━━━ Page extract ━━━

Hansen has supported grants included in the 2020 Tax Bill to help meat processing plants in his district of South St. Paul relocate and grow. Hansen advocated for the cost of federally-required REAL ID licenses to be covered by the state, rather than individual fees on drivers. He introduced legislation to increase funding to Minnesota's Licensing and Registration System (MNLARS) in 2018 after months-long delays. He supported efforts to divest Minnesota from any investments into Russia after the 2022 invasion of Ukraine.

━━━ Given data ━━━

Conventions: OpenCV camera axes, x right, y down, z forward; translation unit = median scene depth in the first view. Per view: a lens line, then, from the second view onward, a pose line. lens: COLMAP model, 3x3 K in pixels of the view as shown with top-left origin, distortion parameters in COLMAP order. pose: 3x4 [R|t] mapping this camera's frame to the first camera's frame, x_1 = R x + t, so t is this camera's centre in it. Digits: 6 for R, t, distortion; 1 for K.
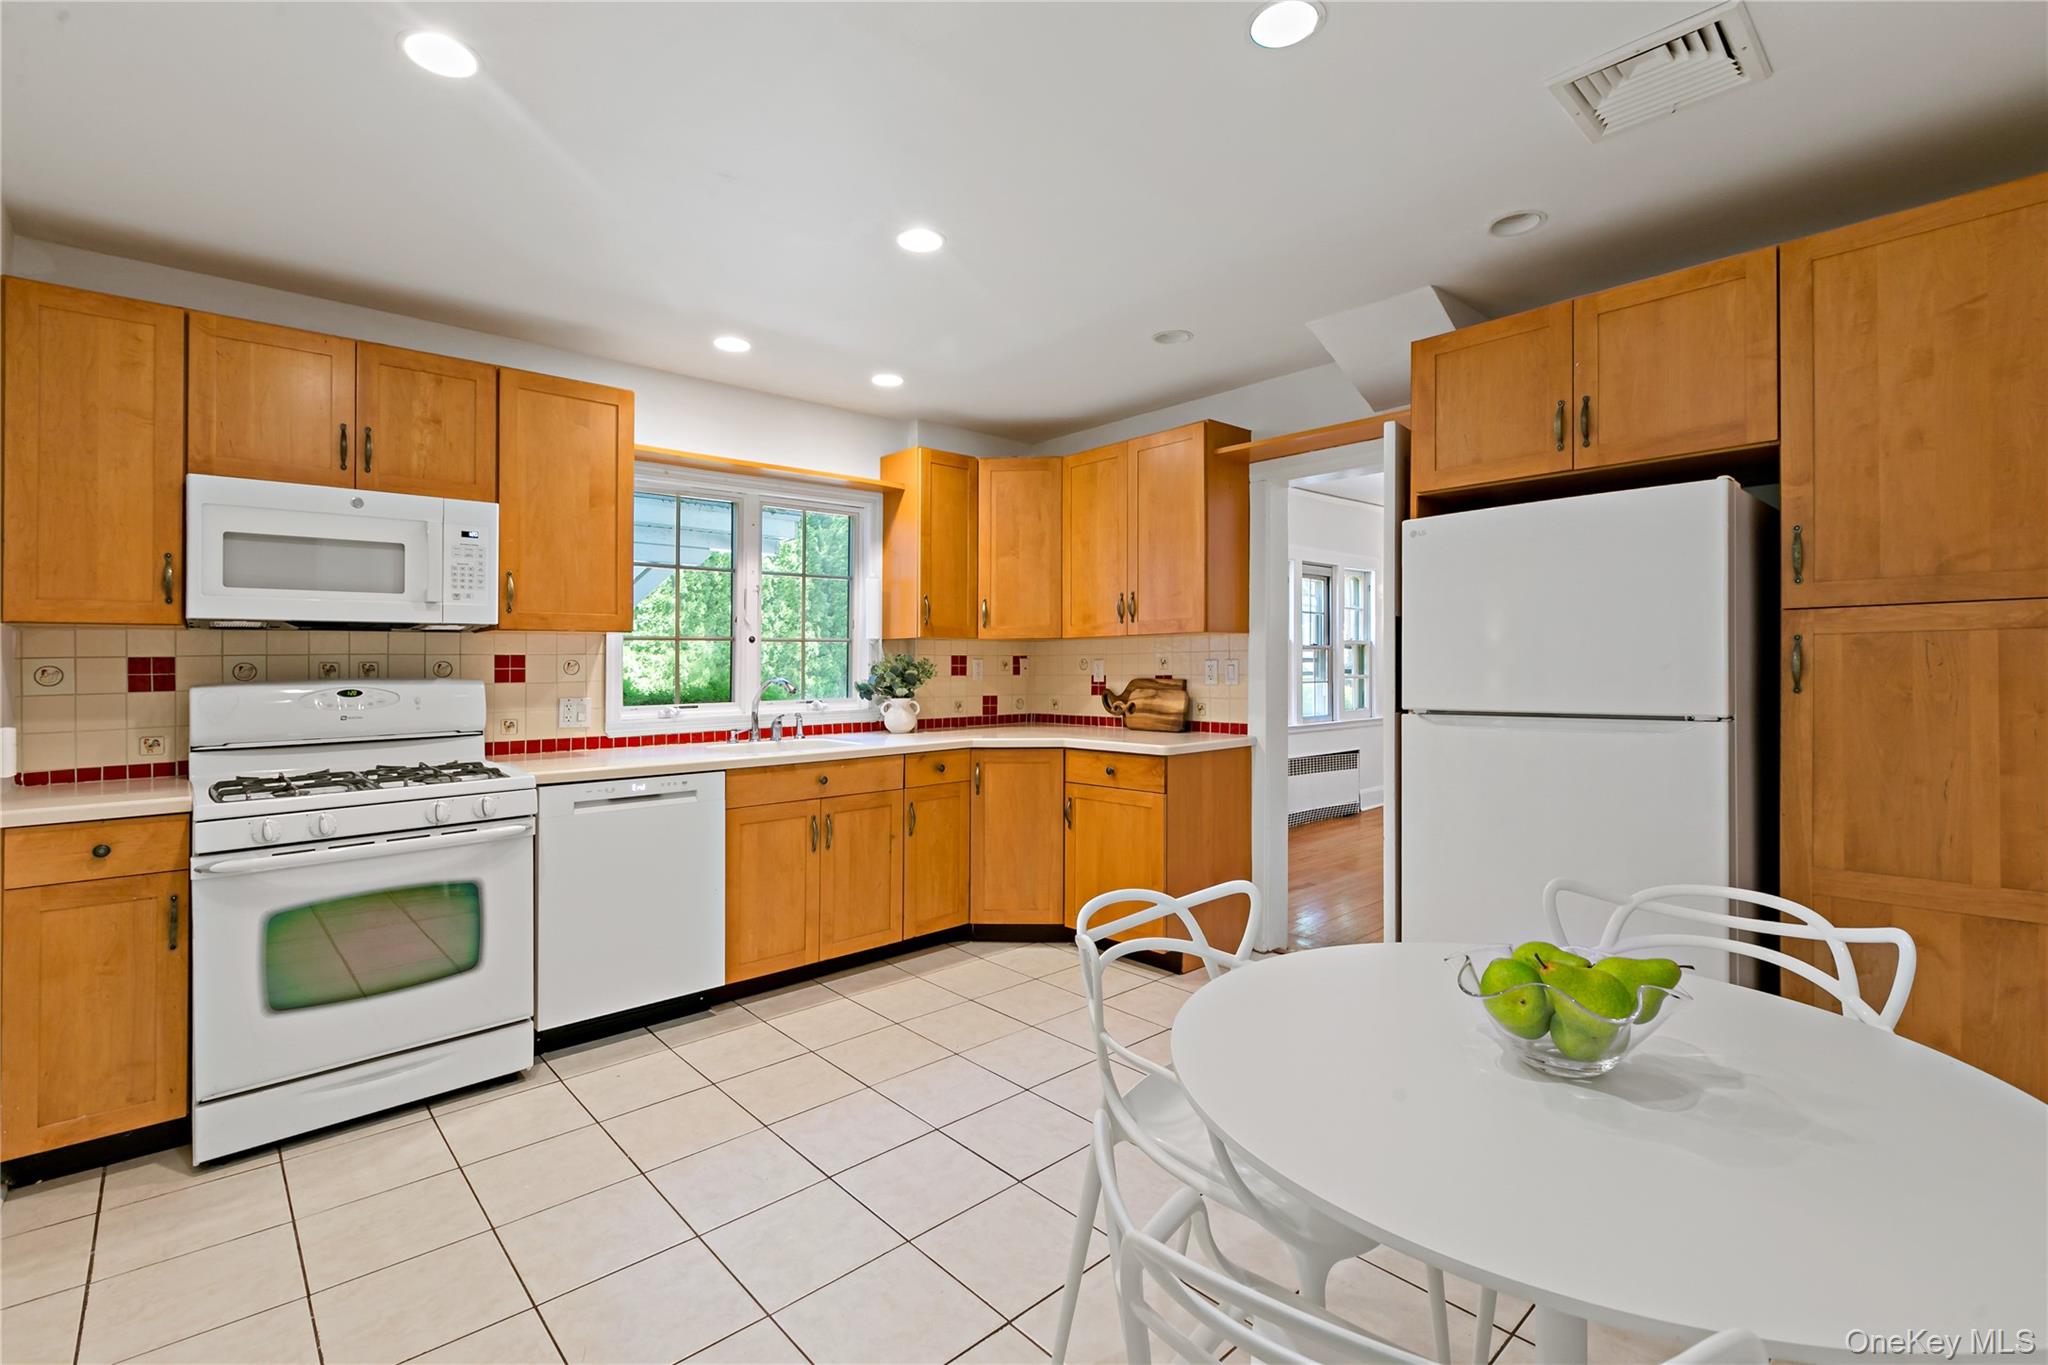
lens RADIAL K [[918.8, 0, 1034.2], [0, 918.8, 653.6], [0, 0, 1]] dist [-0.001479, 0.000039]
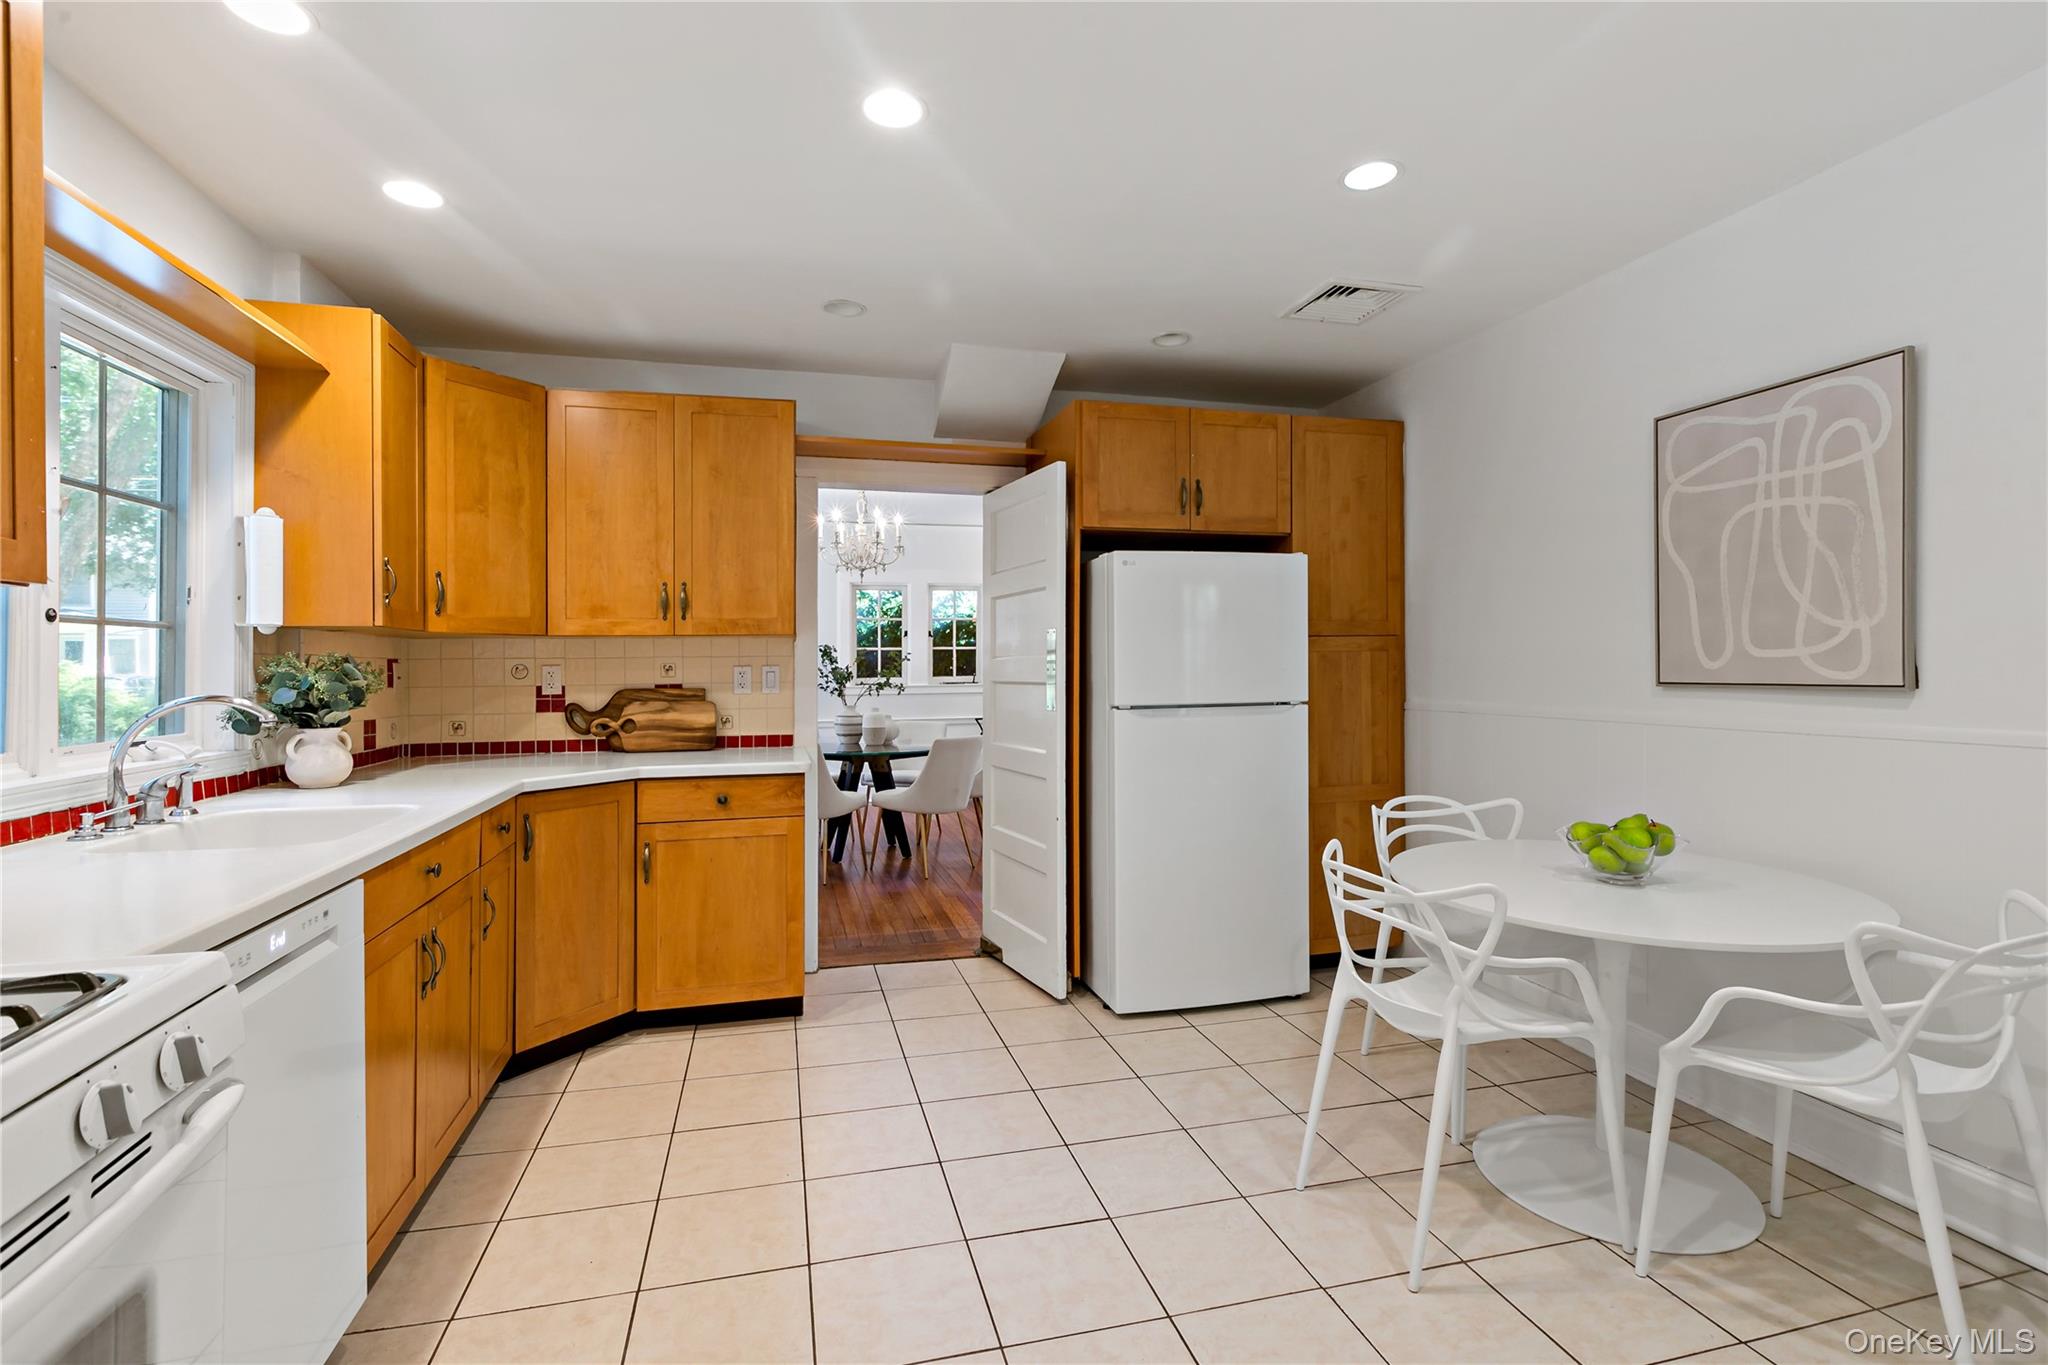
lens RADIAL K [[927.7, 0, 1018.5], [0, 927.7, 673.5], [0, 0, 1]] dist [-0.000727, 0.000215]
pose [[0.473270, -0.000854, 0.880917, -0.449147], [-0.007504, 0.999959, 0.005001, 0.007255], [-0.880885, -0.008977, 0.473245, 0.321314]]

━━━

▶ **Your assignment**: Output the full passage on Hansen's legislative record, word for word. Work only from the text and nothing else.

▶ **Output of the task**:
Hansen has supported grants included in the 2020 Tax Bill to help meat processing plants in his district of South St. Paul relocate and grow. Hansen advocated for the cost of federally-required REAL ID licenses to be covered by the state, rather than individual fees on drivers. He introduced legislation to increase funding to Minnesota's Licensing and Registration System (MNLARS) in 2018 after months-long delays. He supported efforts to divest Minnesota from any investments into Russia after the 2022 invasion of Ukraine.